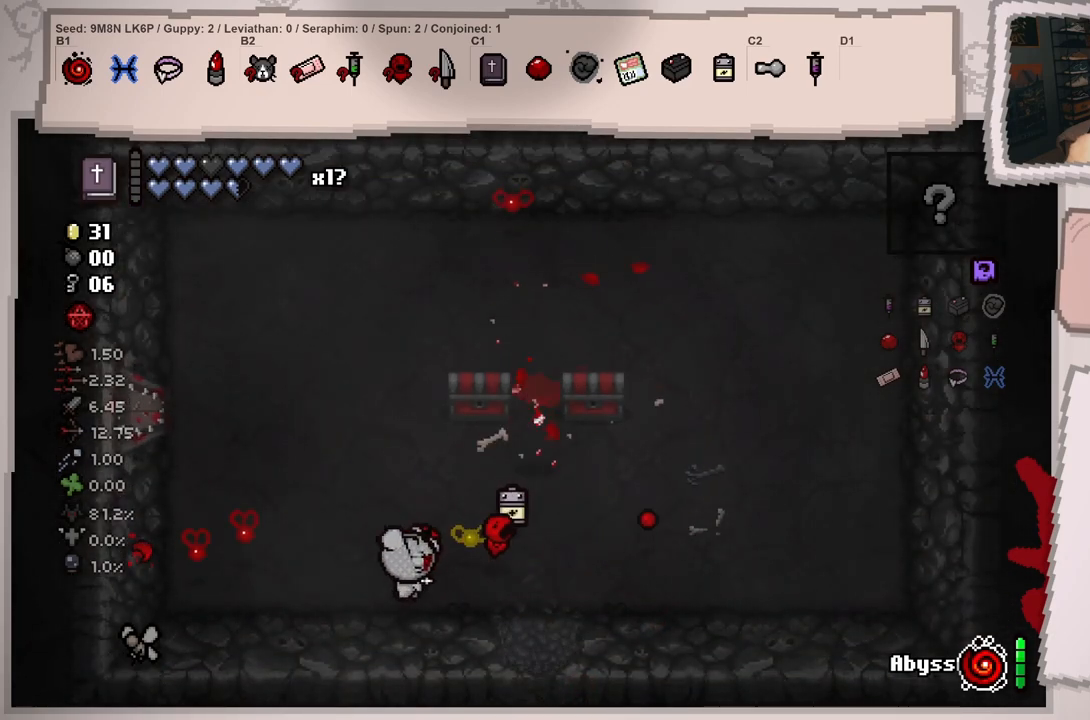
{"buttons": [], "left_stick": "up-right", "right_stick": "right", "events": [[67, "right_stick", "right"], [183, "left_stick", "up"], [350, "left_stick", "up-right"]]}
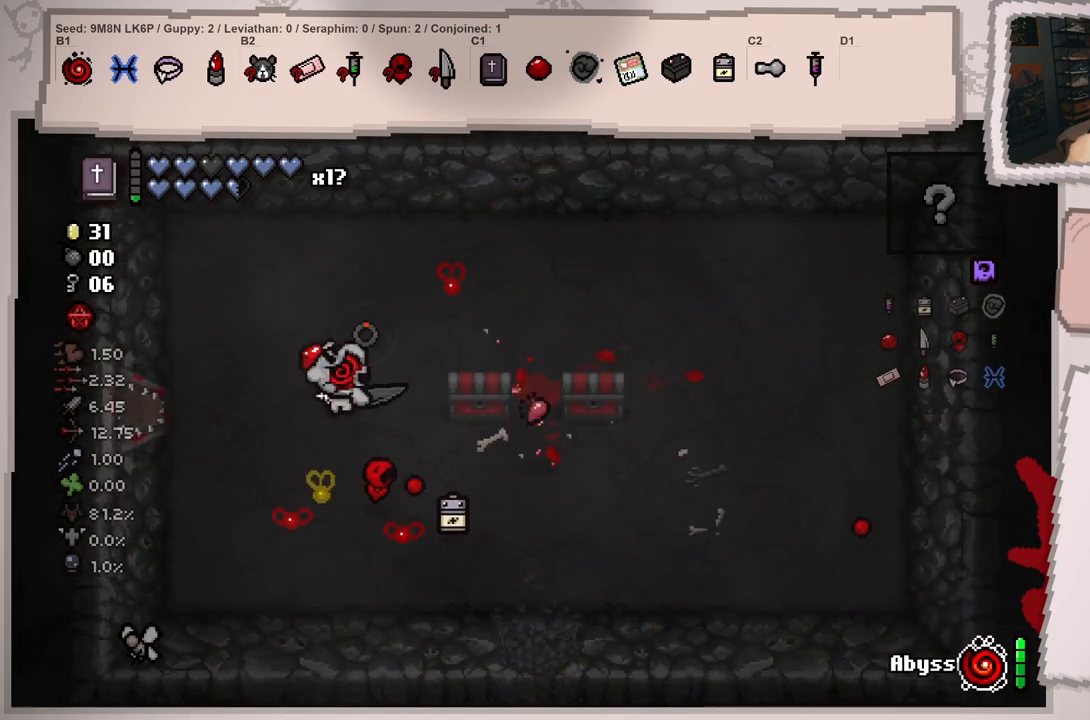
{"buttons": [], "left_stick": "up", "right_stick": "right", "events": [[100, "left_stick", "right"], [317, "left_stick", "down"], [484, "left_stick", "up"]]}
---
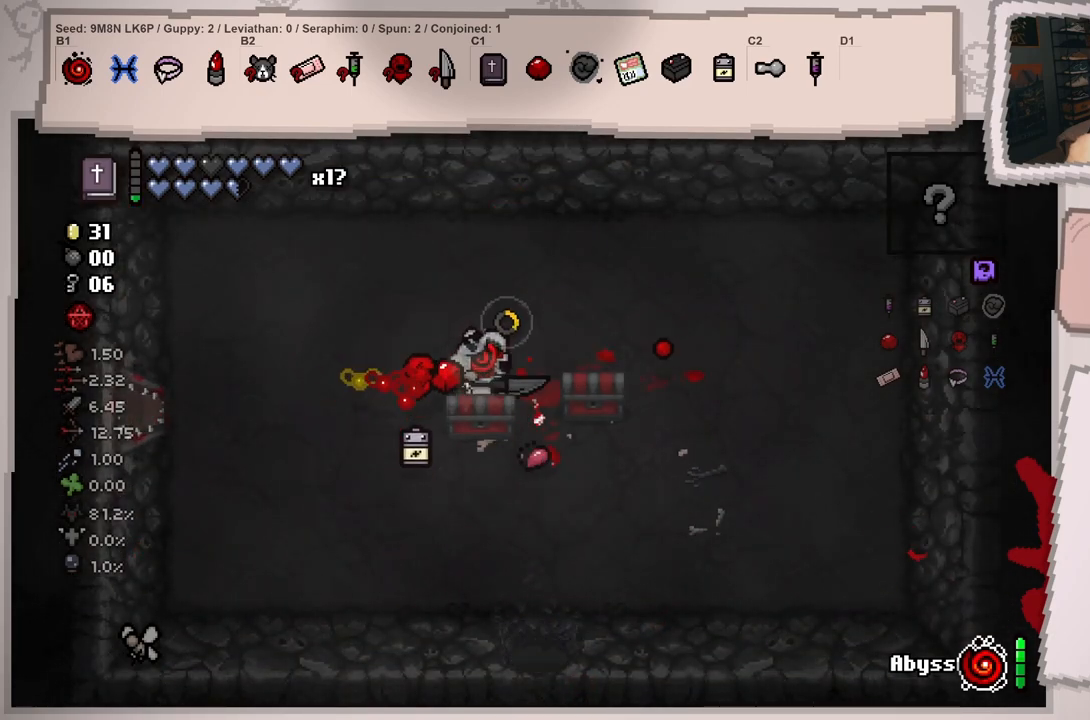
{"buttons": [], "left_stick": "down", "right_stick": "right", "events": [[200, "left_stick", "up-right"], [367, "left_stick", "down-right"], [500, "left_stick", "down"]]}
==
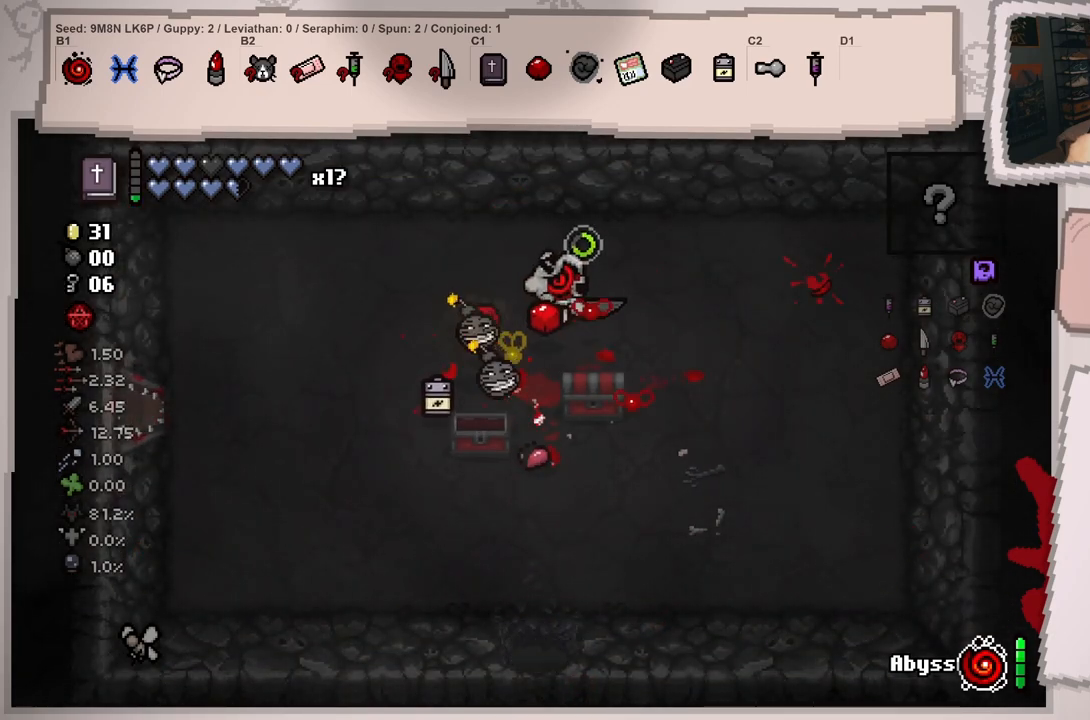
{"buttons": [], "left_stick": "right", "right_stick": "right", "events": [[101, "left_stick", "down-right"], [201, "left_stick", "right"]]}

(ACTIVITY): Your answer should be each line of the data that contains the word "down", copied as it stands.

(EXPECTED OUTPUT):
{"buttons": [], "left_stick": "up", "right_stick": "right", "events": [[100, "left_stick", "right"], [317, "left_stick", "down"], [484, "left_stick", "up"]]}
{"buttons": [], "left_stick": "down", "right_stick": "right", "events": [[200, "left_stick", "up-right"], [367, "left_stick", "down-right"], [500, "left_stick", "down"]]}
{"buttons": [], "left_stick": "right", "right_stick": "right", "events": [[101, "left_stick", "down-right"], [201, "left_stick", "right"]]}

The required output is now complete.